DOCUMENT PASSAGE –
——
Code that manipulates TypeExpr objects at runtime is typically actually manipulating the syntactic elements of the expression, looking at the origin / args of the expression, etc. Therefore I think it makes sense to still call the concept an “expression”.

The name “type form” specifically is problematic which is why a new name was chosen.

TypeExpr without brackets

Final is allowed to infer its argument:

my_const: Final = 5
# Is a Final[int]

It seems to me that allowing similar inference for TypeExpr would provide good ergonomics:

typx: TypeExpr = int | str
# Is a TypeExpr[int | str]

It sounds like your main objection is that inferring the parameter would be difficult to implement. If so, I think the main place it seems to be helpful to infer the parameter is in a direct variable assignment like in the example above. Perhaps in that specific case it wouldn’t be too hard to infer?

FWIW, Any is explicitly allowed by the current wording.

Rules for unions

Interesting. Sounds like I’ll need to tweak the rules so that UnionType continues to be inferred for the cases that you mention. And then state explicitly that UnionType is treated as a subtype of TypeExpr.

Rules for Annotation Expressions

Ah. I originally added this section based on feedback from you. But I can easily delete the section. I’m fine leaving the type of annotation expressions undefined, as they currently are today.

Subtyping Rules

If I were to delete this rule then there would be no rules for how to treat TypeExpr[Any] vs. type[Any] because the “subtyping” relation (as PEP 483 defines it) does not apply to Any. Only “is-consistent-with” (recently rebranded to “assignability”) applies to Any. So I still think I need this rule.

I can rephrase to avoid the term “plain type” though.

Literal[] TypeExprs

I’ll rephrase to use this justification.

erictraut · June 29, 2024, 12:42am

Final is not a type. It is a type qualifier. It is not allowed within a type expression, and the subscript within a Final index expression isn’t a “type argument”.

The proposed TypeExpr is a type, and it takes a single type argument. It should follow the rules of other types. For all existing types that accept a type argument, Any is assumed if a type argument is omitted. It would require an extremely compelling argument to justify an exception to this rule. I don’t see any such justification.

Also keep in mind that TypeExpr (unlike Final) can be used any place that a type expression can be used, so it can appear in type alias definitions, parameter annotations, etc. It wouldn’t make sense to allow inference in these situations. This is what I mean by “it wouldn’t compose well with other type features”.

Daverball · June 29, 2024, 9:52am

I think another argument against it is that it would encourage people to use TypeExpr instead of TypeAlias/PEP 695 type alias expressions, which really seems like a bad idea.

I don’t really want to see TypeExpr for a static assignment, that’s not the purpose of it, TypeExpr is all about allowing dynamic runtime behavior. I think of TypeAlias = Foo as being more or less equivalent to Final[TypeExpr[Foo]] = Foo. An inference shortcut may give people the wrong idea and blurs the lines between type aliases and type expressions.
——
RECORD EXTRACTS –
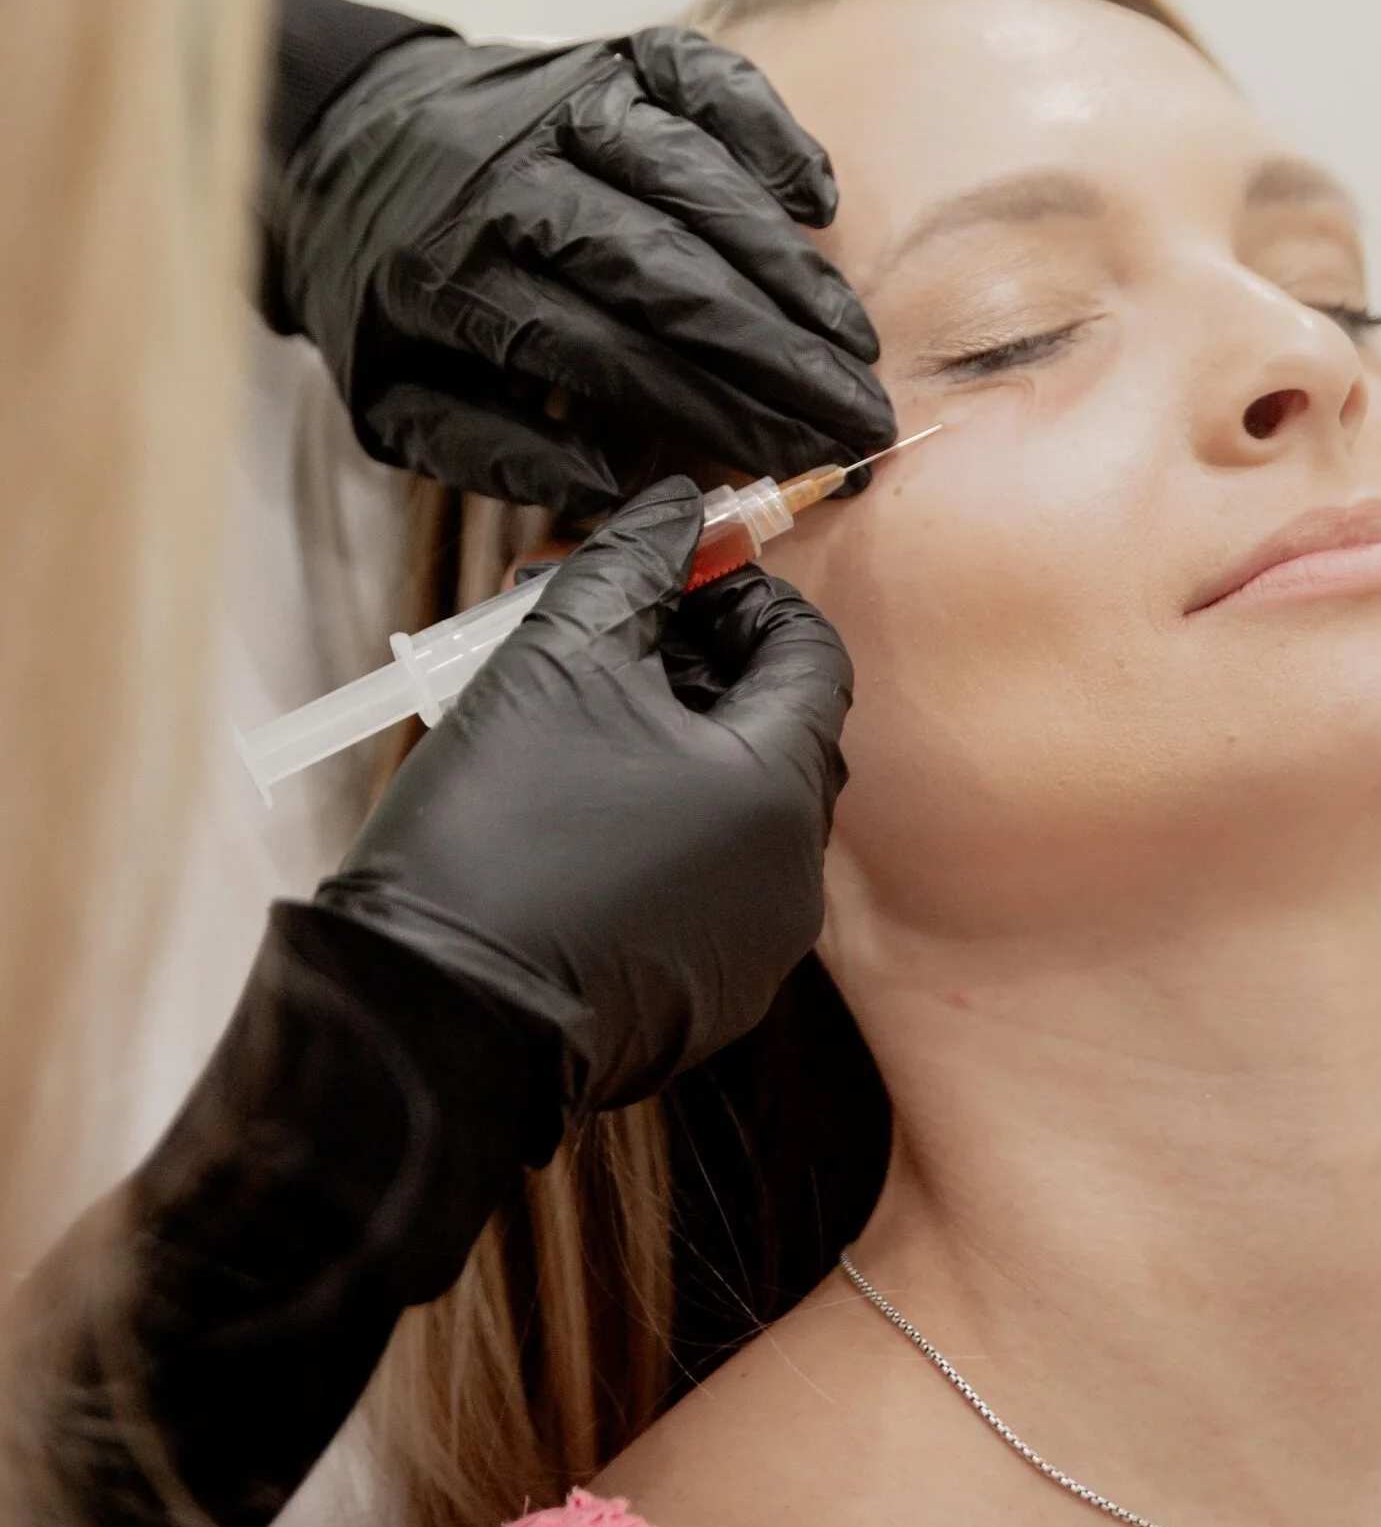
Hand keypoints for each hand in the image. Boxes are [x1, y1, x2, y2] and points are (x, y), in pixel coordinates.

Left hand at [264, 21, 895, 506]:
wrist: (348, 141)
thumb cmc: (392, 292)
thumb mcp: (396, 401)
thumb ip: (496, 455)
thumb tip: (618, 487)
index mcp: (448, 275)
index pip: (606, 353)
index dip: (712, 412)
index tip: (792, 462)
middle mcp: (510, 177)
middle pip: (665, 269)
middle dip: (776, 352)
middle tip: (855, 415)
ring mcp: (566, 103)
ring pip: (696, 176)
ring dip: (788, 265)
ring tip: (849, 340)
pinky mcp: (610, 56)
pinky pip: (706, 81)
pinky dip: (770, 132)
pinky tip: (817, 199)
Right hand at [317, 479, 853, 1111]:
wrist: (426, 1019)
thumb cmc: (496, 831)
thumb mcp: (558, 658)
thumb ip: (634, 565)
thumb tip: (682, 507)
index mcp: (778, 787)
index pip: (809, 652)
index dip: (740, 598)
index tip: (667, 580)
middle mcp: (791, 876)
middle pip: (774, 726)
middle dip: (692, 661)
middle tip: (602, 632)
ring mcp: (752, 950)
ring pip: (734, 804)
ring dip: (670, 740)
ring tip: (571, 711)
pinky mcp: (703, 1000)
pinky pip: (704, 880)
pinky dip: (658, 825)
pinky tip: (573, 805)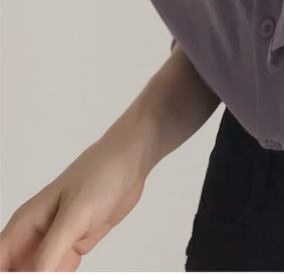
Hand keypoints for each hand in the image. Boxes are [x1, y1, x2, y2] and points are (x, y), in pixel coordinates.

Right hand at [0, 130, 148, 270]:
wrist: (131, 160)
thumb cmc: (100, 175)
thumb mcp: (74, 216)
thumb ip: (50, 252)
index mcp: (25, 223)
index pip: (0, 262)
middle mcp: (37, 233)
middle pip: (17, 271)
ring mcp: (57, 239)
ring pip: (39, 273)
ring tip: (63, 272)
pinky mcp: (76, 243)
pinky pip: (60, 271)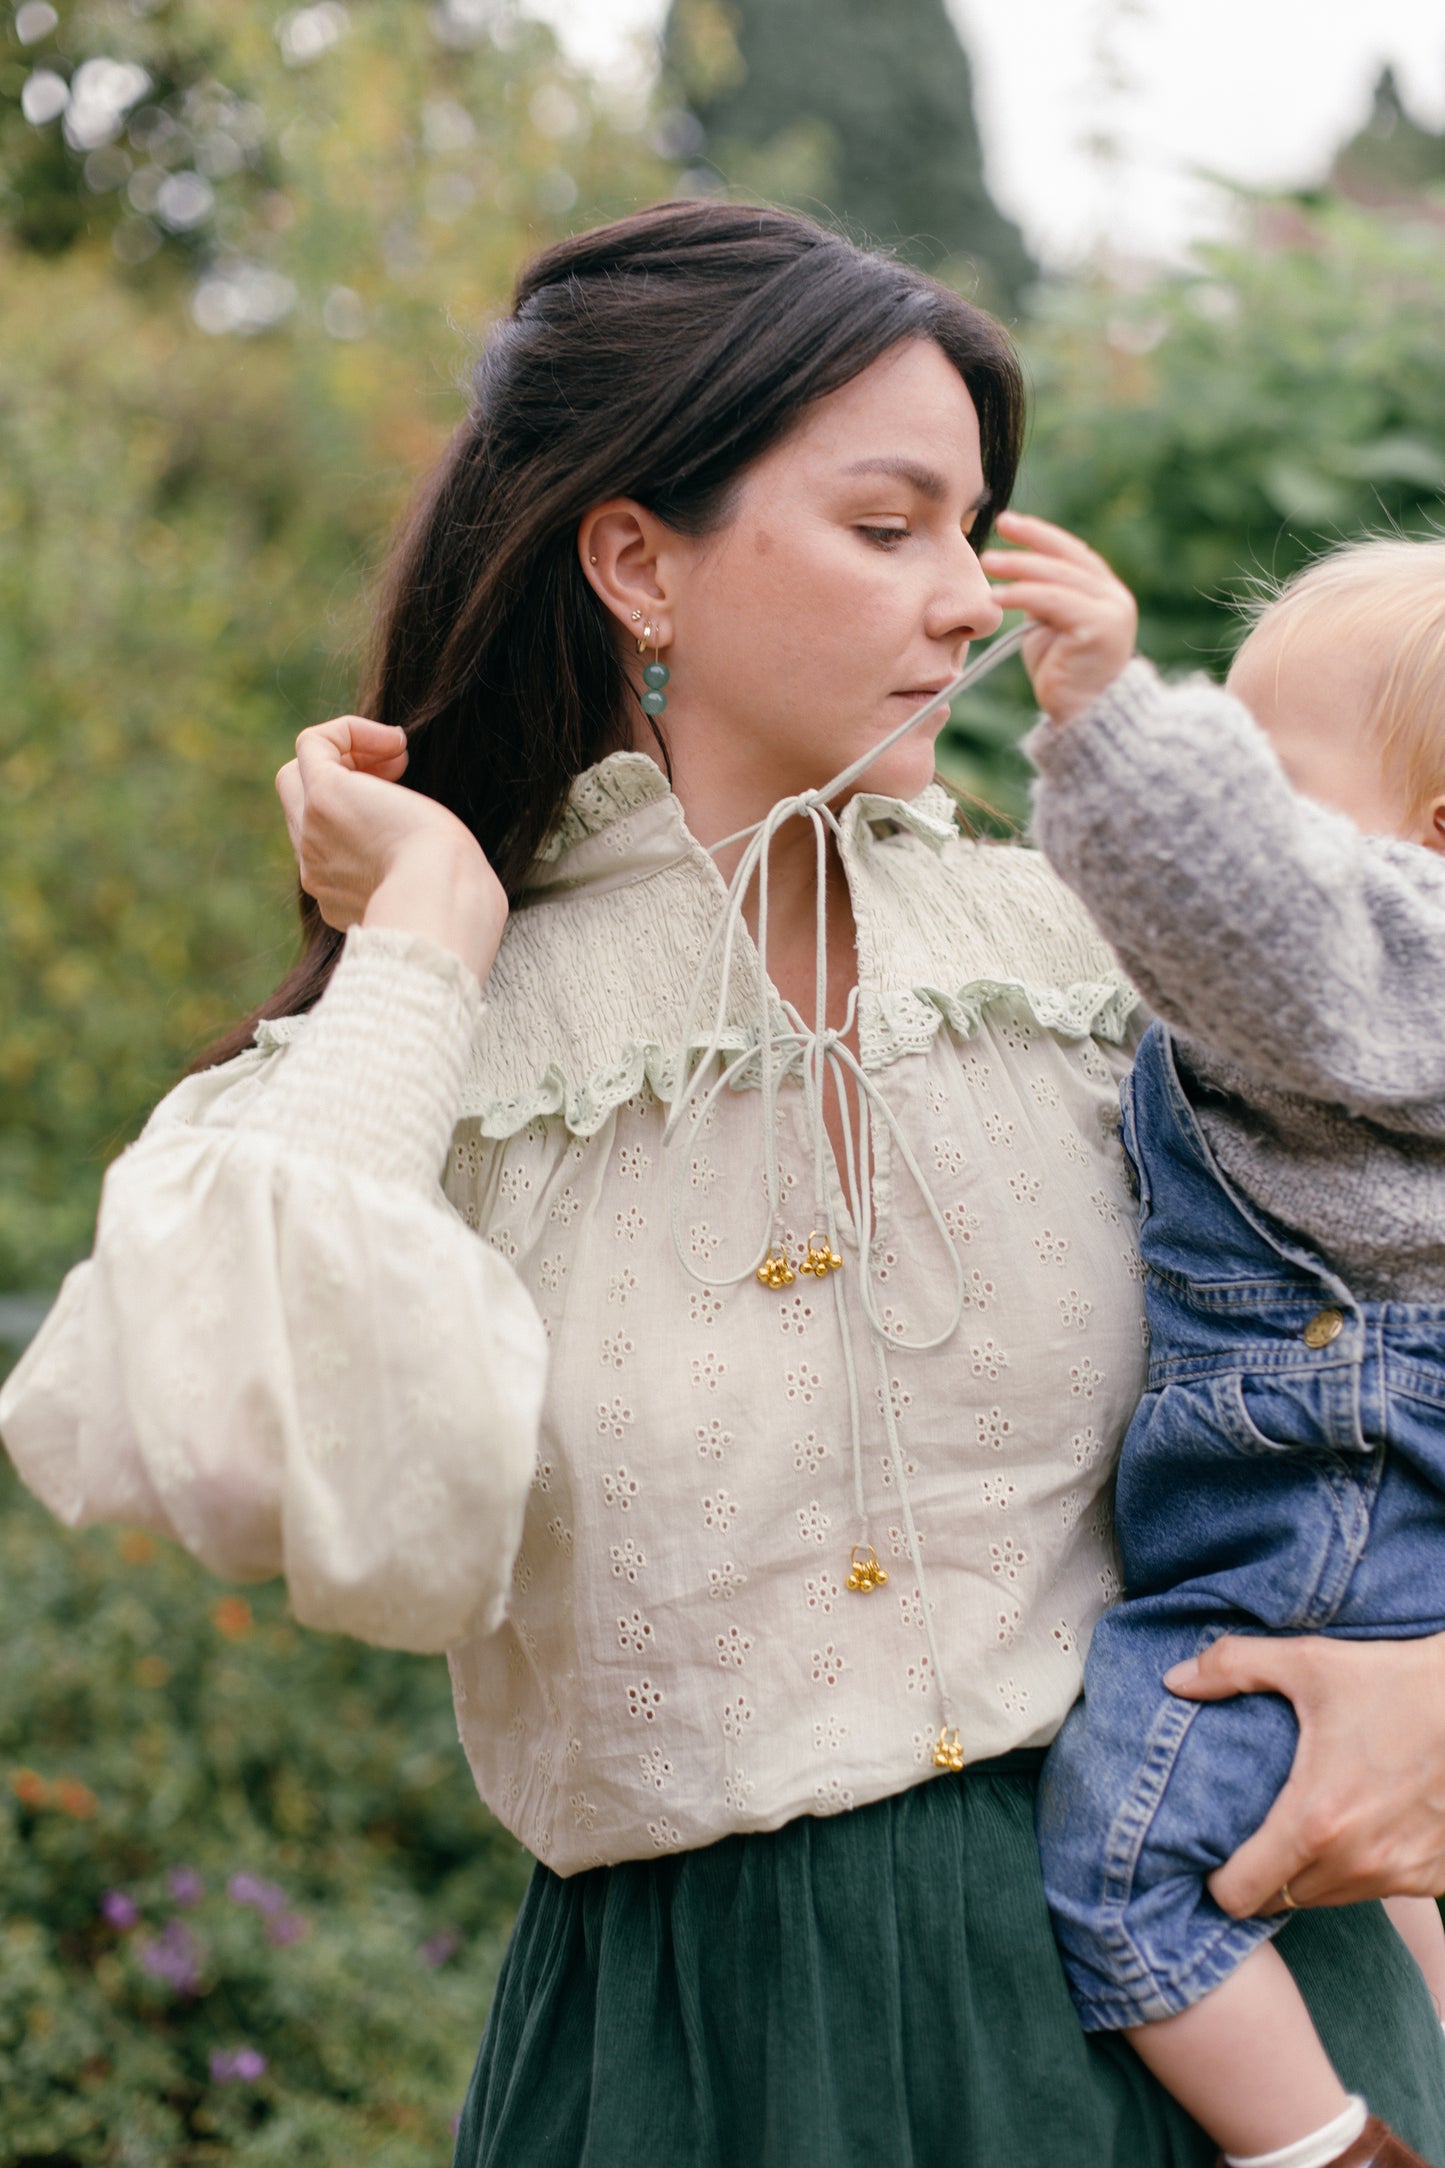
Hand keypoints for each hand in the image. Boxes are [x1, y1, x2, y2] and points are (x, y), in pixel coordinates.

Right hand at [275, 715, 507, 985]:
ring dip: (349, 752)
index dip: (354, 816)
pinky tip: (394, 742)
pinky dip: (348, 730)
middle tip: (396, 773)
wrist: (442, 907)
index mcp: (337, 897)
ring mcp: (312, 831)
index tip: (403, 813)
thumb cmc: (457, 908)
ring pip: (298, 773)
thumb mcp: (440, 899)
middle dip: (341, 781)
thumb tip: (454, 871)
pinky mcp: (324, 796)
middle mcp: (313, 867)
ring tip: (398, 756)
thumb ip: (428, 886)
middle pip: (297, 805)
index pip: (322, 843)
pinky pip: (313, 743)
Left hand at [978, 511, 1137, 722]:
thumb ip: (1043, 599)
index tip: (1010, 522)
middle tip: (999, 528)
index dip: (1041, 535)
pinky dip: (1023, 595)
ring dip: (1020, 567)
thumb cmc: (1063, 676)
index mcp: (1105, 593)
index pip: (1073, 553)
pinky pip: (1054, 602)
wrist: (1085, 718)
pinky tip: (997, 595)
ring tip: (988, 563)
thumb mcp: (1050, 628)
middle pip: (1067, 559)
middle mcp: (1114, 598)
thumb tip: (1019, 576)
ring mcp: (1111, 612)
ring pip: (1059, 578)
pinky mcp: (1100, 628)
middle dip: (1030, 541)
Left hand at [1163, 1633, 1444, 1917]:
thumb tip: (1174, 1680)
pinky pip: (1379, 1890)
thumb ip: (1233, 1667)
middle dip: (1261, 1875)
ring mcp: (1400, 1876)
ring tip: (1304, 1825)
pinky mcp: (1435, 1878)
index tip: (1211, 1855)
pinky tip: (1359, 1824)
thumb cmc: (1396, 1680)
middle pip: (1281, 1901)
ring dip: (1310, 1873)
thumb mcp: (1309, 1663)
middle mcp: (1358, 1863)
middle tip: (1253, 1834)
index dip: (1217, 1881)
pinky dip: (1361, 1869)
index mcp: (1315, 1821)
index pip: (1240, 1896)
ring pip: (1329, 1899)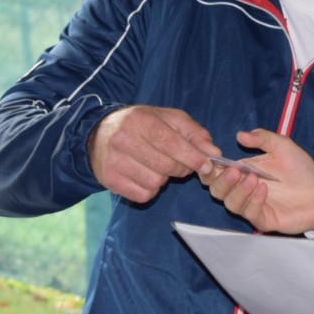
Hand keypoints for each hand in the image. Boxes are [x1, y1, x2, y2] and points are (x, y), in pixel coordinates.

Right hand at [87, 105, 218, 203]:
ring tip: (157, 166)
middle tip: (180, 163)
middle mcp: (123, 139)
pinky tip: (145, 175)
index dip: (193, 157)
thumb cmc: (142, 125)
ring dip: (164, 178)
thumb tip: (214, 153)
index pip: (172, 143)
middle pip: (166, 166)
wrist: (99, 134)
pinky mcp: (109, 180)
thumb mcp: (169, 119)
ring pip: (155, 182)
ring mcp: (113, 161)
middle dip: (181, 168)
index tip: (207, 165)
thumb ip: (195, 134)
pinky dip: (151, 189)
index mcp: (140, 120)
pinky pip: (143, 195)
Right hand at [202, 129, 313, 233]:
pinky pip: (250, 213)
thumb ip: (262, 139)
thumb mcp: (282, 146)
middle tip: (234, 171)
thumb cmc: (301, 169)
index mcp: (243, 171)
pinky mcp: (263, 219)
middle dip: (221, 181)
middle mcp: (243, 189)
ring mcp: (252, 205)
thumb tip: (240, 135)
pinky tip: (264, 190)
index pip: (216, 172)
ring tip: (253, 179)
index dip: (209, 168)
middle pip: (217, 190)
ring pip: (230, 203)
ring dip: (238, 191)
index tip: (211, 161)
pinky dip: (253, 201)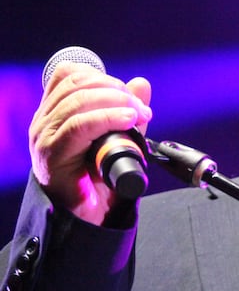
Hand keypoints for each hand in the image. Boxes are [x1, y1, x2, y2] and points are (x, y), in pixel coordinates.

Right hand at [29, 62, 151, 224]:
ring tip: (138, 116)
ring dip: (117, 102)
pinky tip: (128, 120)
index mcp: (55, 112)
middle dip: (116, 89)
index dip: (102, 76)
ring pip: (79, 101)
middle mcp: (44, 121)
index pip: (70, 74)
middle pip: (77, 84)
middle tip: (141, 109)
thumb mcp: (119, 136)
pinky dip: (108, 118)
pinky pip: (79, 125)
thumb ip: (128, 109)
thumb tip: (141, 83)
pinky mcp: (52, 154)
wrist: (87, 216)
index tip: (129, 94)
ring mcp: (45, 136)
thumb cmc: (99, 177)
——
YOUR TASK – Write what comes next in the forum thread about TypeExpr, picking up after its final sentence.

RESPONSE BELOW –
davidfstr · June 29, 2024, 1:59pm

Fair enough. A few commentators already seem to be unclear about the distinction between TypeExpr and TypeAlias so leaving in a speed bump that makes TypeExpr more difficult to use in a variable assignment could be beneficial to avoid misuse. As you mention, TypeExpr’s main benefits don’t come from using it in static assignments anyway.

I’ll alter a bare TypeExpr (with no type argument) to always be treated as TypeExpr[Any], and update any code examples that need to change.

davidfstr · July 10, 2024, 12:59pm

A new round of feedback has been integrated to the TypeExpr PEP via this diff and is ready for review.

Notably, new rules for inferring the type of union expressions like X | Y were added. These new rules for inferring Union use pretty much the same rules as regular value expressions (i.e. look for an __or__ method). Additionally, to ensure that a new TypeExpr[X | Y] value can be passed to a function that expects a UnionType (like isinstance) I’ve made the former a subtype of the latter.

@erictraut I’m particularly curious to hear if the new rules for unions make sense to you.

Other changes:

TypeExpr == TypeExpr[Any]
Rules for recognizing Annotation Expressions are deleted and left unspecified
TypeAlias is contrasted with TypeExpr

erictraut · July 10, 2024, 9:53pm

Thanks for the update, @davidfstr.

I’ve left a bunch of comments in the commit.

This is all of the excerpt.